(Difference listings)
_ _ _ _ _ _ _

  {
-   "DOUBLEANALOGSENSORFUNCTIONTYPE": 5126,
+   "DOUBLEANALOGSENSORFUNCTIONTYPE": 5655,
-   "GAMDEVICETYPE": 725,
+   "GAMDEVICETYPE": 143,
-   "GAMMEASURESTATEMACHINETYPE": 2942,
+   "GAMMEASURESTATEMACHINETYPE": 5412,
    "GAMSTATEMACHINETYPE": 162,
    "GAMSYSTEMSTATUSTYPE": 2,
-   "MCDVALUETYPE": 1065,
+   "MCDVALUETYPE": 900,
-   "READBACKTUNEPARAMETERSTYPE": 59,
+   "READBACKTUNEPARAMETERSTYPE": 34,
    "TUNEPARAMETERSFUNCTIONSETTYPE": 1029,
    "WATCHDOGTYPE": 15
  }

_ _ _ _ _ _ _

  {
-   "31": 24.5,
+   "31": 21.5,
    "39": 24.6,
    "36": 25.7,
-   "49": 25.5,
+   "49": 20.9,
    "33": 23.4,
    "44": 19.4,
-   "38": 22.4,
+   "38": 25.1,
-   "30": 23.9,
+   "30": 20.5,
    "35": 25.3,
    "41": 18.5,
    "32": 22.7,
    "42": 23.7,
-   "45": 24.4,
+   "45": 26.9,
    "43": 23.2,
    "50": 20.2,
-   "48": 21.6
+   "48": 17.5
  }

_ _ _ _ _ _ _

Every line in the records above with the string "MCDVALUETYPE" in it should be shown.

**Response box**
-   "MCDVALUETYPE": 1065,
+   "MCDVALUETYPE": 900,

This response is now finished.